It is week four here in the world of senior studio II. You may be wondering what I have been up to for the past four weeks? What have I been making? (if not, just humor me). Week four is the week before week 5 meaning I am making lots of messes and cramming in some firings before the big ol' 5 week reviews!
This semester I am going in a new direction, taking pieces of all my other directions and making a somewhat cohesive path. But before I get to the making, I have to do a bunch f tests. This is the part most people do not see or know about ceramics, it is completely behind the scenes and actually kind of systematic like an actual lab. I have tested three things: clay bodies, colored slips, and glazes.
Like any good nerd, I did my research on different types of porcelain clay bodies that are good for casting. There are thousands since artists have been making their own porcelain recipes since the BC Chinese dynasties. I picked four to mix up, cast and fire. In the firing I tested shrinkage, slump and transparency, all characteristics that will be important when actually making pieces.
After examining the tests and altering the recipes a touch more, I chose a Makins Porcelain with both Custer Feldspar and Nepheline Syenite. It was a balance between a pure white and little slump (the whiter clays , slump and sag more than the less pure ones).
For this series of work I am using colored slips for the stained glass like surface patterning. Slip can be colored by minerals or commercial mason stains, I am using mason stains because it is more consistent. I wanted to be very specific with my colors so I tested each possible mason stain at a gradient of percentages and then fired them. The porcelain test cookies were adorable and made for good instagram shots. Drumroll please, the chosen mason stains are: Bordeaux red at 13%, Vanadium yellow at 6%, Sky blue at 10% and taupe at 5%. Give a round of applause to exact measuring, a handful of dirt and a touch of time!
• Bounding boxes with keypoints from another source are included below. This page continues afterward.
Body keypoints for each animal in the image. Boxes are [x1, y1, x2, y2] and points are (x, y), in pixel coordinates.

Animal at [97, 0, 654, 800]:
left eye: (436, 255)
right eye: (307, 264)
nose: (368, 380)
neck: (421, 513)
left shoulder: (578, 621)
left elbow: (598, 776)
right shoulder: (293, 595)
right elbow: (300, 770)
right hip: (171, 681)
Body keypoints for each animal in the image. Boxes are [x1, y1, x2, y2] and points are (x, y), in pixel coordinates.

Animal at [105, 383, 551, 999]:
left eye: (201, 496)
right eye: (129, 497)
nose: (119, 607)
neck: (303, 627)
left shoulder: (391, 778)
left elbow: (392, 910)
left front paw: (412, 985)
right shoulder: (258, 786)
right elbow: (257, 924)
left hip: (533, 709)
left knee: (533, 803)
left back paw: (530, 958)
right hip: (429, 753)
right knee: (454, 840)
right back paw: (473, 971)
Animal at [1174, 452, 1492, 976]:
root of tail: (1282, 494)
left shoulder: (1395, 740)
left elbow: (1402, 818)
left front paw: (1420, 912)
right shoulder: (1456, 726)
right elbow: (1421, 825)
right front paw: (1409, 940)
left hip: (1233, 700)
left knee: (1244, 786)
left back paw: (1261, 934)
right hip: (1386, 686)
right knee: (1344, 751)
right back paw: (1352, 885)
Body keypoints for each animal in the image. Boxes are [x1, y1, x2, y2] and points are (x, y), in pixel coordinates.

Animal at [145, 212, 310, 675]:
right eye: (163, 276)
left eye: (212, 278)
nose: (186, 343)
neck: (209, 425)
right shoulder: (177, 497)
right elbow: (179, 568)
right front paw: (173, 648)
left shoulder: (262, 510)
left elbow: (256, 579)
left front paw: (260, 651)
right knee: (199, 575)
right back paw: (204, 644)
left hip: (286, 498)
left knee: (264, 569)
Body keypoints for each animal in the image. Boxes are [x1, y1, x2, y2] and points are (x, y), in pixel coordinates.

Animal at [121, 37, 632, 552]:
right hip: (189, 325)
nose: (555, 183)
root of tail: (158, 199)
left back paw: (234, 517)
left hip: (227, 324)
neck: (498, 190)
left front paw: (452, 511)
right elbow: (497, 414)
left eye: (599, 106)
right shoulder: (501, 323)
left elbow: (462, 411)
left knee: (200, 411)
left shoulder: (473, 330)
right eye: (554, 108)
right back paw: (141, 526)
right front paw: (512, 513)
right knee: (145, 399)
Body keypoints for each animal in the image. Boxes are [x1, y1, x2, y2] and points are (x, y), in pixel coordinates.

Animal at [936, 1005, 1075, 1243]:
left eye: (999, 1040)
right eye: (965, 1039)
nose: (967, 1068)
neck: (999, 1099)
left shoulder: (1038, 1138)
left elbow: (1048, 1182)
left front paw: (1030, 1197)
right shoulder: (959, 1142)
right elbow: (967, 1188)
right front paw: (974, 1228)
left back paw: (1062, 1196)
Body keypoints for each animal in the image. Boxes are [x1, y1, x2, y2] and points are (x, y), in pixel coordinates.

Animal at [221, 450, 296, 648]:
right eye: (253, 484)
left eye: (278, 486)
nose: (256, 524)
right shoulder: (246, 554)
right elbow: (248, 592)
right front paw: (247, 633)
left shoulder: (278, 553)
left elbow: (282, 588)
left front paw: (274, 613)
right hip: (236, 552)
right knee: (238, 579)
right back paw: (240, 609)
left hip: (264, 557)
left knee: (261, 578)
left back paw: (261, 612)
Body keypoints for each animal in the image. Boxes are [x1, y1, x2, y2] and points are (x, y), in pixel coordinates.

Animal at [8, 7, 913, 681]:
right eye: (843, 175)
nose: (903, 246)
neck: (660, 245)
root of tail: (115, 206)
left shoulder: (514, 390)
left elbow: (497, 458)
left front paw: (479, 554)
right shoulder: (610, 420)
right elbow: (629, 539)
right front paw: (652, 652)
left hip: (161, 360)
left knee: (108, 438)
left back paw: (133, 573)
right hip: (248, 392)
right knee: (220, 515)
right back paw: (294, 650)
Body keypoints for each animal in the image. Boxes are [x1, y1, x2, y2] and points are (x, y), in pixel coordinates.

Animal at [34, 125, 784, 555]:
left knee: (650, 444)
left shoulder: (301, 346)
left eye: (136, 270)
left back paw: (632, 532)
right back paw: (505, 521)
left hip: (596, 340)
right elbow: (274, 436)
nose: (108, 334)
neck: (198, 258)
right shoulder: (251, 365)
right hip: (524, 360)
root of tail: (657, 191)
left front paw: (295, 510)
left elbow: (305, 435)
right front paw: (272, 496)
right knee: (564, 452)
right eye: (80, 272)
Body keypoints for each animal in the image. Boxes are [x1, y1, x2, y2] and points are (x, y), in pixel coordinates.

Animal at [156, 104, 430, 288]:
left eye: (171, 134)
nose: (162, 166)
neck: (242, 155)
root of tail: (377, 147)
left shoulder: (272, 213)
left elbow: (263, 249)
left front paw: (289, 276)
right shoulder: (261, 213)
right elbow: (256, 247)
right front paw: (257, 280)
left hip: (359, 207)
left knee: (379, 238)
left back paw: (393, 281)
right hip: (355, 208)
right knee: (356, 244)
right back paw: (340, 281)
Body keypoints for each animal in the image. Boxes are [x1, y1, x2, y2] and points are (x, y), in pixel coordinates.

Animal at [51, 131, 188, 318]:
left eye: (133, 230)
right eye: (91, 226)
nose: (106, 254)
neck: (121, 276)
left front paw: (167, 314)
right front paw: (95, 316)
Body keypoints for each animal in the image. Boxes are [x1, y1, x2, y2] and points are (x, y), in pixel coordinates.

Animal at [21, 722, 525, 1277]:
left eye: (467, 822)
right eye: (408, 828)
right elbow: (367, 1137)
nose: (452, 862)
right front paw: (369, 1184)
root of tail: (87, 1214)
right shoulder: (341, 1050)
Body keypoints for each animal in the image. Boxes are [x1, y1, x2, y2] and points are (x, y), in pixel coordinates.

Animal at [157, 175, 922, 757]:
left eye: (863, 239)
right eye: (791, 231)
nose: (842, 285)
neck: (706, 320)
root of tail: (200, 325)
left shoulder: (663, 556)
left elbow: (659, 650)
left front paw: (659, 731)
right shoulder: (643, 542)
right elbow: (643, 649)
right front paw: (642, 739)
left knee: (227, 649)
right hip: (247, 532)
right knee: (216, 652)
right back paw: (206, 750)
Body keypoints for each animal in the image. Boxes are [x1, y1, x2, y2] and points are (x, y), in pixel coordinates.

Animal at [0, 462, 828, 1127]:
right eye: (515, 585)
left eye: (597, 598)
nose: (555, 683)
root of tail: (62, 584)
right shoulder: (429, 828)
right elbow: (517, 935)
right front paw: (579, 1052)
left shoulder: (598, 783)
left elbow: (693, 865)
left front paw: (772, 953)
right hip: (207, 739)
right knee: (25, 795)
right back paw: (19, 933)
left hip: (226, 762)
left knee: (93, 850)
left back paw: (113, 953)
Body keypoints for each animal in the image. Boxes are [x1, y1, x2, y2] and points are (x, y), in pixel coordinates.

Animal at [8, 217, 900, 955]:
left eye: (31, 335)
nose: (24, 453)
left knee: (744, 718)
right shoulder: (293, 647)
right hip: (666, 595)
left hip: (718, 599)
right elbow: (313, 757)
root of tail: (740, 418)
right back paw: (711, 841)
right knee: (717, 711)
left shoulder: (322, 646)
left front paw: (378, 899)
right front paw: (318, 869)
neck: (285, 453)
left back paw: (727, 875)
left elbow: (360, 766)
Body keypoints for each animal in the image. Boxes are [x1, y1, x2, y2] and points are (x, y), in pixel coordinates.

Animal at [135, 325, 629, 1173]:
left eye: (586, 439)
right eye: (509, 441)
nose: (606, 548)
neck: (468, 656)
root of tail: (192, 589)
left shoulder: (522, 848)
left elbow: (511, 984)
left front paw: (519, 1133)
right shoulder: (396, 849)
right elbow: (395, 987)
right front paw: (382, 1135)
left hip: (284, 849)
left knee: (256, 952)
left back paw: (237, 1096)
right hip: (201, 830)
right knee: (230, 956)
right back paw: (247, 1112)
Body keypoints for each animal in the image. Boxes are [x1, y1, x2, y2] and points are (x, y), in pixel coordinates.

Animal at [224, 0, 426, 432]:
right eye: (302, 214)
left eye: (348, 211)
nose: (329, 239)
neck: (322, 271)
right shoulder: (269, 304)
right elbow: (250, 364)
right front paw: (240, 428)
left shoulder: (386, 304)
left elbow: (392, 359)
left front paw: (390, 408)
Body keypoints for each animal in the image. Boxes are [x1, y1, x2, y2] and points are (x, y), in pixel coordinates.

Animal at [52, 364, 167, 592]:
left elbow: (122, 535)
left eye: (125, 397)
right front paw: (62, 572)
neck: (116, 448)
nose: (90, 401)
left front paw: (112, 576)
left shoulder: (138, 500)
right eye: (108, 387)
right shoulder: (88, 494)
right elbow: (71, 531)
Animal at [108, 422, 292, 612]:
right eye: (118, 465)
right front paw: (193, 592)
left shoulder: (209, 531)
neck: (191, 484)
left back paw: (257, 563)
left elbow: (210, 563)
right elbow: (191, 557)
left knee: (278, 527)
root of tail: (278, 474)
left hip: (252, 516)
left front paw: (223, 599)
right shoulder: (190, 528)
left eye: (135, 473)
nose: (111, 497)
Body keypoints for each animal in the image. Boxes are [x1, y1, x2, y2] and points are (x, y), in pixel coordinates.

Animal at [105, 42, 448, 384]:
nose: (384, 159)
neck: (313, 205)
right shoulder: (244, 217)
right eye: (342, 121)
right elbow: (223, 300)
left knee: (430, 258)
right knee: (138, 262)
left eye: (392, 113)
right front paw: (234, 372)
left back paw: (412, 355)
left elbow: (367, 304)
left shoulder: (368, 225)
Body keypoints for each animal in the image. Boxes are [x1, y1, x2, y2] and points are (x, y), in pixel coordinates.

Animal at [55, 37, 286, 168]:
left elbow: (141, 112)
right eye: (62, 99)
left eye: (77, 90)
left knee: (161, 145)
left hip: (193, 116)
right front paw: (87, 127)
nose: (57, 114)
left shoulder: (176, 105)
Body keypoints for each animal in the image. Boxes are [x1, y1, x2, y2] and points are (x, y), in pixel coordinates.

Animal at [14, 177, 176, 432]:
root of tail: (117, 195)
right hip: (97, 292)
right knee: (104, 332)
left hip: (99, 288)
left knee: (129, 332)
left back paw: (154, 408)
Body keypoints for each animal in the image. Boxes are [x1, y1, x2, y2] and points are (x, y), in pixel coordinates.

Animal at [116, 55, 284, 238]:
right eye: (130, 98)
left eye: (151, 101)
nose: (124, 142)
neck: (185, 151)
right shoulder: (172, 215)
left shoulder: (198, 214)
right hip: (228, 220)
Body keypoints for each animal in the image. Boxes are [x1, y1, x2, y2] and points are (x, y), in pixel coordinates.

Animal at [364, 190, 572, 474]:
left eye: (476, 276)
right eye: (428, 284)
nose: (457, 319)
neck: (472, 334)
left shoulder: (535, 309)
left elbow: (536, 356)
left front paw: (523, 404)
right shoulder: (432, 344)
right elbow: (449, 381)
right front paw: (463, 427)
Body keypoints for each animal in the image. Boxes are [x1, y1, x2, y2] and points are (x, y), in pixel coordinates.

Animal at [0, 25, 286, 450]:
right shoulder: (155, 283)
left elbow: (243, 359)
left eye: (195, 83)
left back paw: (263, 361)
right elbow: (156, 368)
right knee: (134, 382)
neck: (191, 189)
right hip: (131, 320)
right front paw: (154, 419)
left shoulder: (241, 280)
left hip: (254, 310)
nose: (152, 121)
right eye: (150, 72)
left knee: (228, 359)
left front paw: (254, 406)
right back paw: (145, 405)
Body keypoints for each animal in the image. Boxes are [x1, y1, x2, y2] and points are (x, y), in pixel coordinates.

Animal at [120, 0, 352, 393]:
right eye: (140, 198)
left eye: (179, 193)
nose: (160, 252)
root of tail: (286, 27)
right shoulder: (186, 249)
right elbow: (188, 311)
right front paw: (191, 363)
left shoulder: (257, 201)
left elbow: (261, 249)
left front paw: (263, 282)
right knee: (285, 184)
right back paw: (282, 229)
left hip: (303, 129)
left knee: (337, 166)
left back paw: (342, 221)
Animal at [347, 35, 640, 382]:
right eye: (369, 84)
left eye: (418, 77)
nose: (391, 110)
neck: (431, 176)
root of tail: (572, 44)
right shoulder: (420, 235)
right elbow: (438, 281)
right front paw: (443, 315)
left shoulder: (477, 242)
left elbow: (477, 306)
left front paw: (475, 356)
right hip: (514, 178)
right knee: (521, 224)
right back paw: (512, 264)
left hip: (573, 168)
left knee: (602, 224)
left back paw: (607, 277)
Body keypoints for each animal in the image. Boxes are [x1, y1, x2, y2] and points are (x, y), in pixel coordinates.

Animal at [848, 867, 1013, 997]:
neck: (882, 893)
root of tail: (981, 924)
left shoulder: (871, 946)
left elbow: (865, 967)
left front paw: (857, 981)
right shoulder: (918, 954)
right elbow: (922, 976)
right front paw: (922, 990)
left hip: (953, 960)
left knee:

The last step to any ceramic piece is the glaze but to have enough information to pick the very best glaze, ceramic artists make glaze test tiles first. For this semesters project I wanted a glossy clear glaze that had a touch of gold where it pooled. I made a bunch of tests yesterday and pulled them out of the kiln today. I have picked a whiting base clear glaze with 1% iron (a yellow colorant).
Now that all the tests are complete, I am at a point where I can actually make work. Planning and prep is boring but so important to an artist, even though no one sees it when they walk through a gallery or drink coffee out of a well crafted mug.